Le Parlement de la Wallonie, l'une des assemblées législatives de Belgique, va adopter vendredi une résolution qui risque d'empêcher la ratification à l'échelle européenne de l'accord de libre-échange entre l'UE et le Canada (Ceta), malgré des pressions inédites venues de Paris, Bruxelles ou encore Ottawa.

"Oui à l'approfondissement des échanges commerciaux avec le Canada (...), mais non au texte qu'on nous propose sous cette forme", a lancé en ouverture d'un ultime débat, par moments houleux, devant le Parlement régional à Namur (sud) la député socialiste Olga Zrihen.

"Nous sommes une part du pouvoir européen, nous sommes l'un des sept parlements de Belgique", a ajouté la député au nom de la majorité de centre-gauche qui dirige la Wallonie.

"Vous n'avez pas le sens de l'Etat, vous prenez en otage la Belgique et l'Europe.
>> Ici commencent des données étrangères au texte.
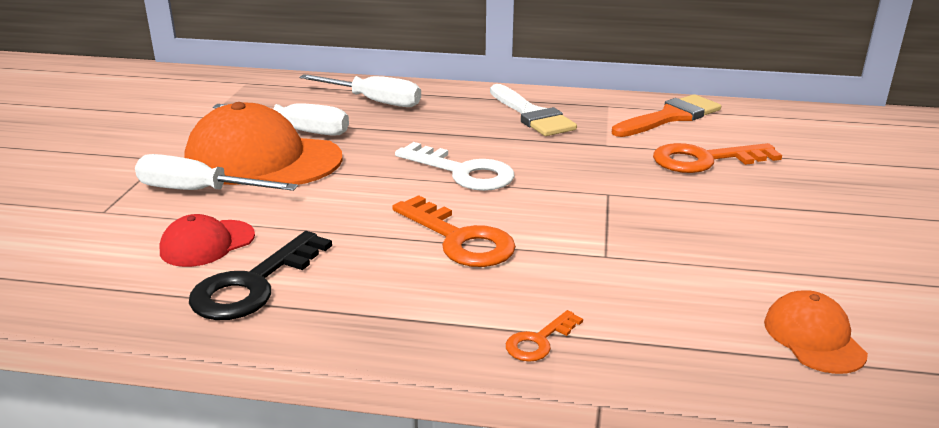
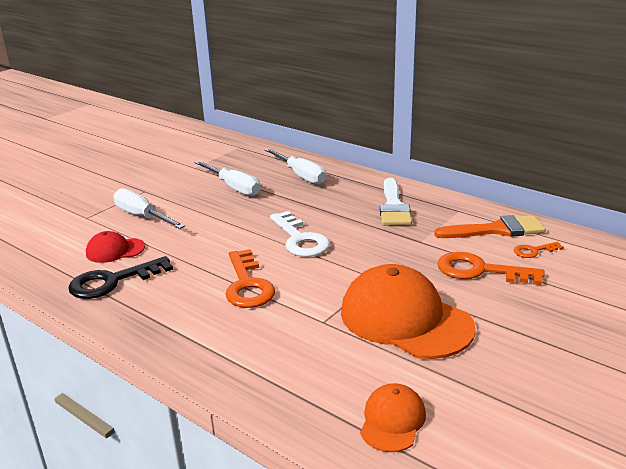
camera: 30 degrees right, 0 degrees up
orange cap [184,102,343,185] -> orange cap moved to [341,264,476,359]
orange key [506,310,583,362] -> orange key moved to [514,242,564,258]

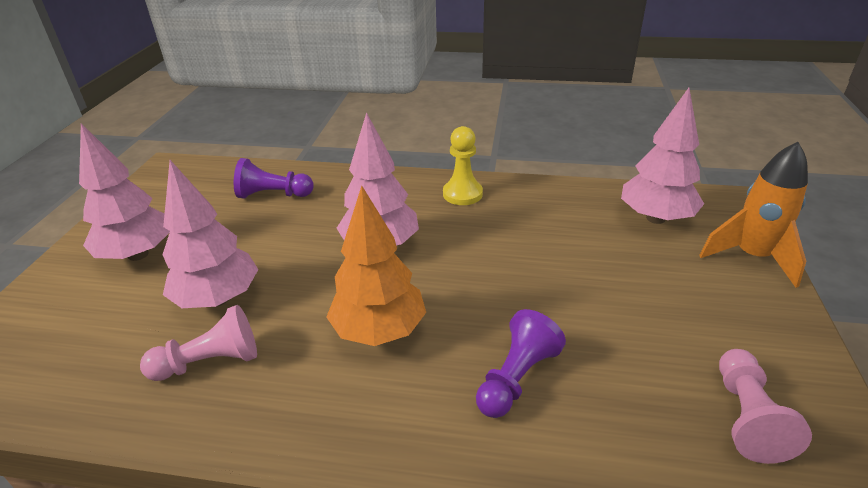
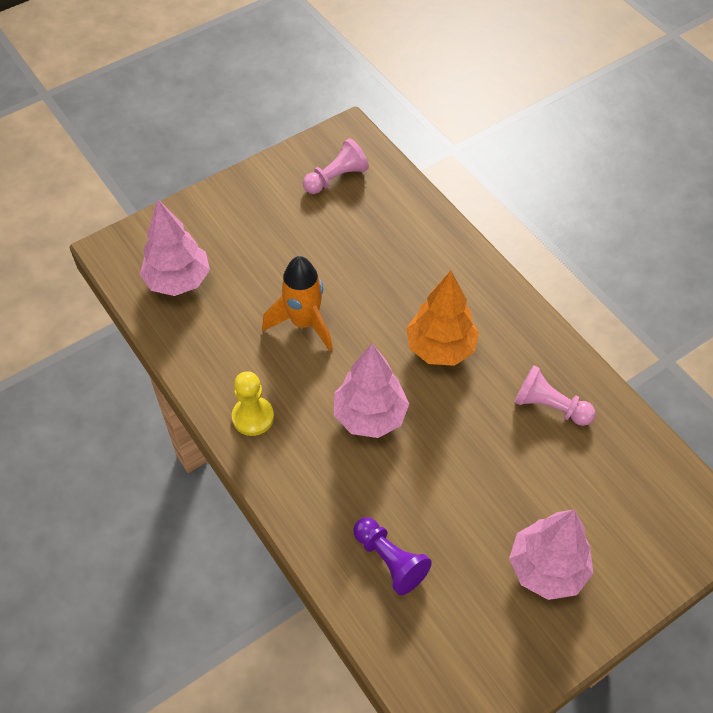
camera: 135 degrees left, 20 degrees up
pink tree [162,160,259,308] -> none
purple pawn [476,309,566,418] -> none
orange rocket [699,142,808,288] -> orange rocket moved to [262,256,333,351]

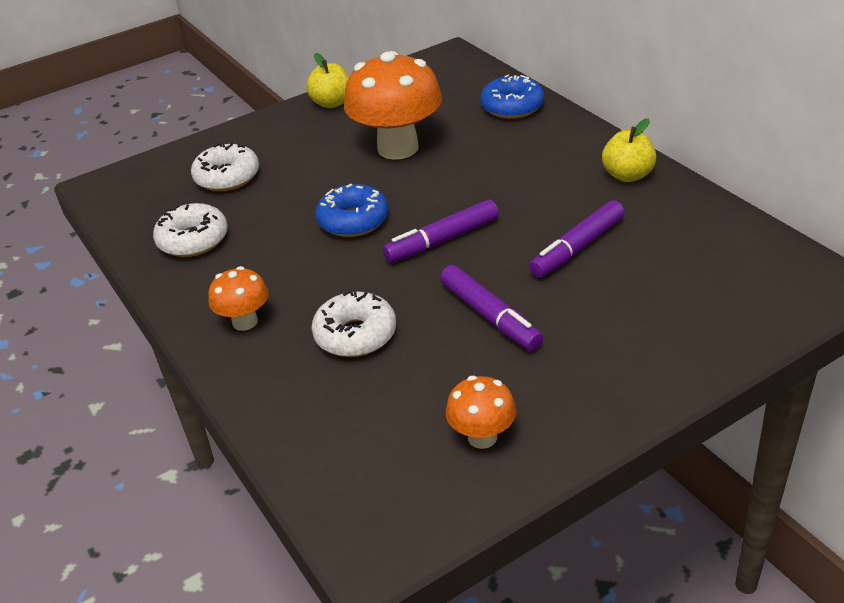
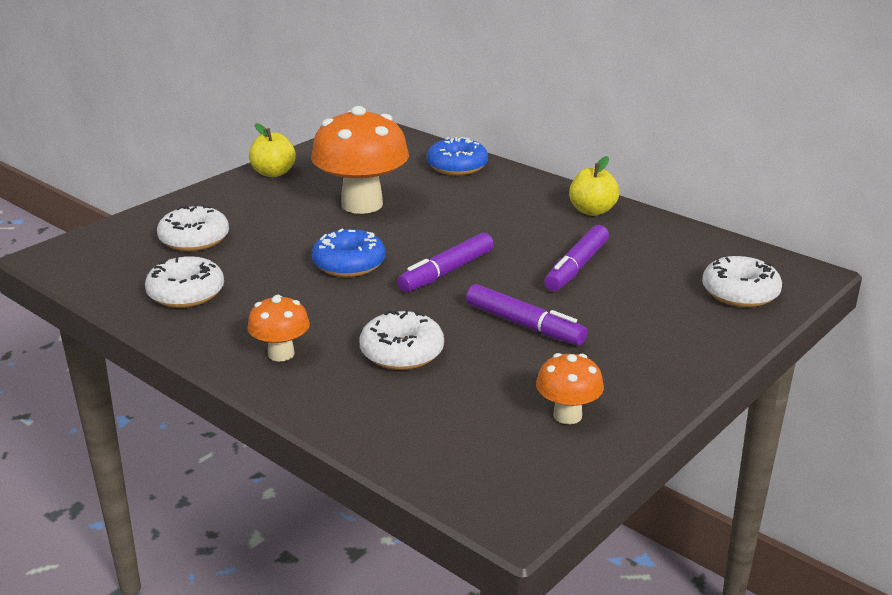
camera: 20 degrees left, 10 degrees down
none -> white donut [702,256,782,307]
Comment rester crédibles si nous empêchons les 27 autres pays d'aller de l'avant, de placer l'Europe sur l'échiquier mondial", a répliqué la député libérale Virginie Defrang-Firket.

"Vous allez transformer la Wallonie en Cuba de l'Europe", a lancé M. Defrang-Firket, membre du Mouvement Réformateur (MR), le parti du Premier ministre fédéral Charles Michel, mais qui siège dans l'opposition en Wallonie.
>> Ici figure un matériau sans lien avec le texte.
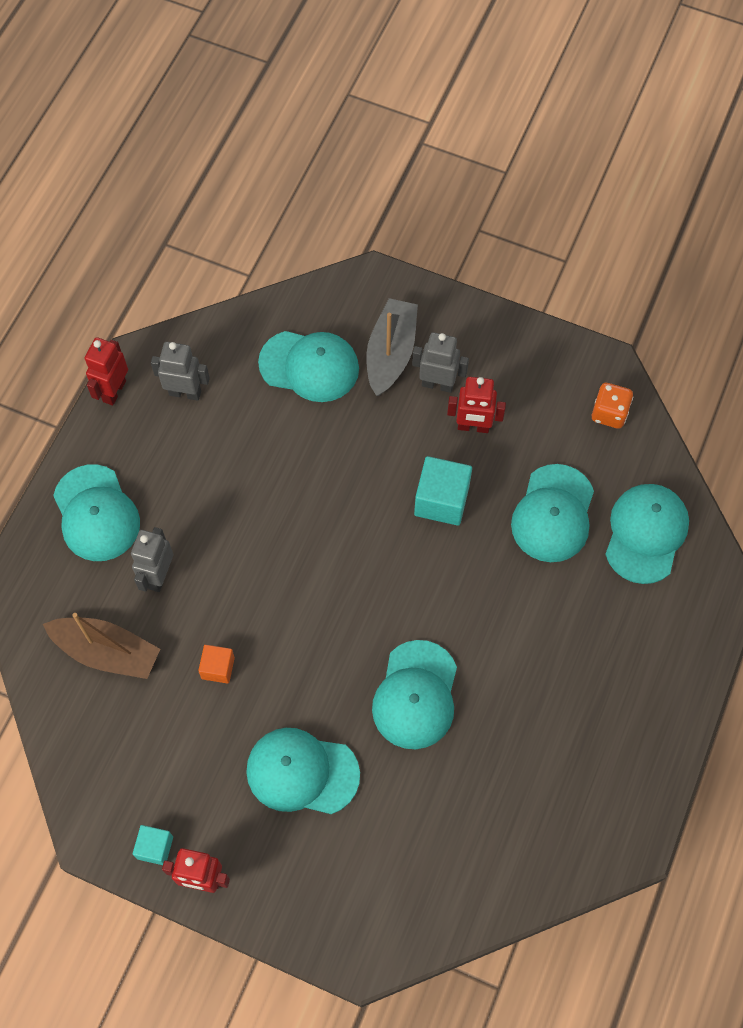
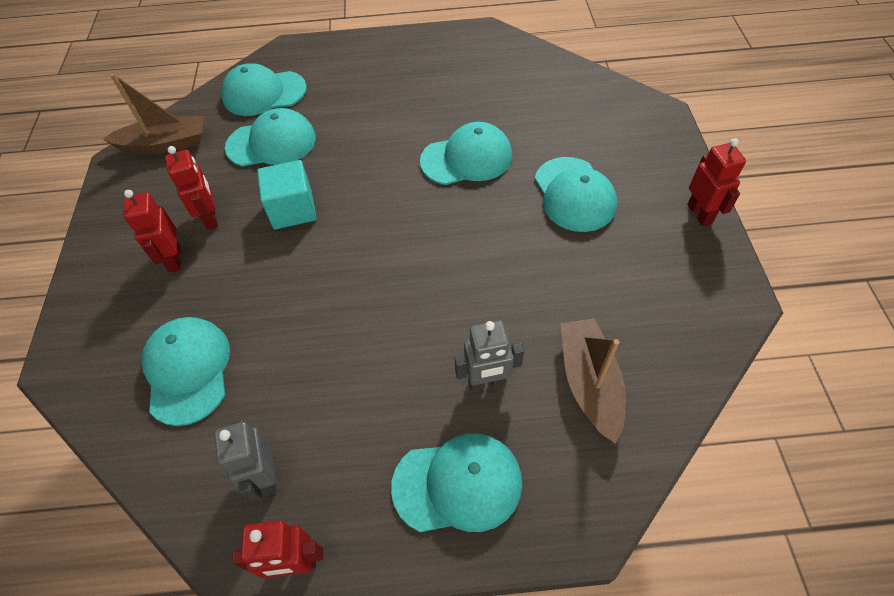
camera: 115 degrees left, 10 degrees down
turquoise cap [53,464,140,561] -> turquoise cap turned 45 degrees clockwise [391,433,522,532]
turquoise cube [133,825,173,865] -> none
orange cube [198,645,235,684] -> none
grey boat [366,298,418,396] -> none
grey robot [412,332,469,393] -> red robot [123,190,181,272]
orange dice [592,383,633,429] -> brown boat [103,74,203,155]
Le chef de la diplomatie belge, le libéral Didier Reynders, avait tenté jeudi de faire fléchir les députés wallons en pointant également le risque que la région de quelque 4 millions d'habitants soit isolés en Europe.

"Seuls les Wallons s'y opposent, les socialistes français et italiens et sociaux-démocrates allemands sont enthousiastes", a relevé le ministre fédéral des Affaires étrangères.

"Cela m'embête pour l'avenir de l'Europe, pourquoi ajouter une crise en plus?", s'est-il interrogé, en soulignant que "le Canada est le pays le plus proche de l'Europe" en matière de normes sociales et environnementales, deux des thèmes qui inquiètent les députés et de larges pans de la société civile (syndicats, ONG...) en Wallonie.

Les Premiers ministres français et canadien ont eux aussi vigoureusement défendu jeudi le traité de libre-échange.

"Si dans une semaine ou deux, l'Europe est incapable de signer une entente commerciale progressiste avec un pays comme le Canada, avec qui l'Europe pense-t-elle faire affaire dans les années à venir?", a critiqué Justin Trudeau, appelant à "démystifier" des craintes "générales".

Le moment est venu "pour l'Europe de décider à quoi sert l'Union européenne", a estimé le dirigeant libéral, attendu à Bruxelles le 27 octobre pour signer le Ceta avec les représentant de l'UE.

Le vote du Parlement wallon, qui devrait intervenir à la mi-journée et a été précédé mercredi d'une résolution similaire adoptée par une autre composante de l'Etat fédéral belge, la Communauté française de Belgique, risque d'empêcher la Belgique d'approuver le traité lors d'une réunion ministérielle de l'UE mardi prochain à Luxembourg.

Or, l'accord des 28 Etats membres est indispensable.

La position définitive de la Belgique devrait être connue lundi, lorsque les représentants des différents gouvernements du pays se réuniront.

D'ici là, le chef du gouvernement wallon, le socialiste Paul Magnette, aura rencontré vendredi en fin de journée à l'Elysée le président français François Hollande.

La position des francophones de Belgique risque en outre de tendre à nouveau les relations avec la Flandre, la région néerlandophone du nord du pays, favorable au Ceta et où les revendications d'autonomie pourraient se voir renforcées.

Jeudi, le premier parti de Flandre, la Nouvelle alliance flamande (N-VA, nationaliste), membre de la coalition fédérale, a accusé la "république soviétique de Wallonie" de mettre en péril les intérêt commerciaux de la Flandre.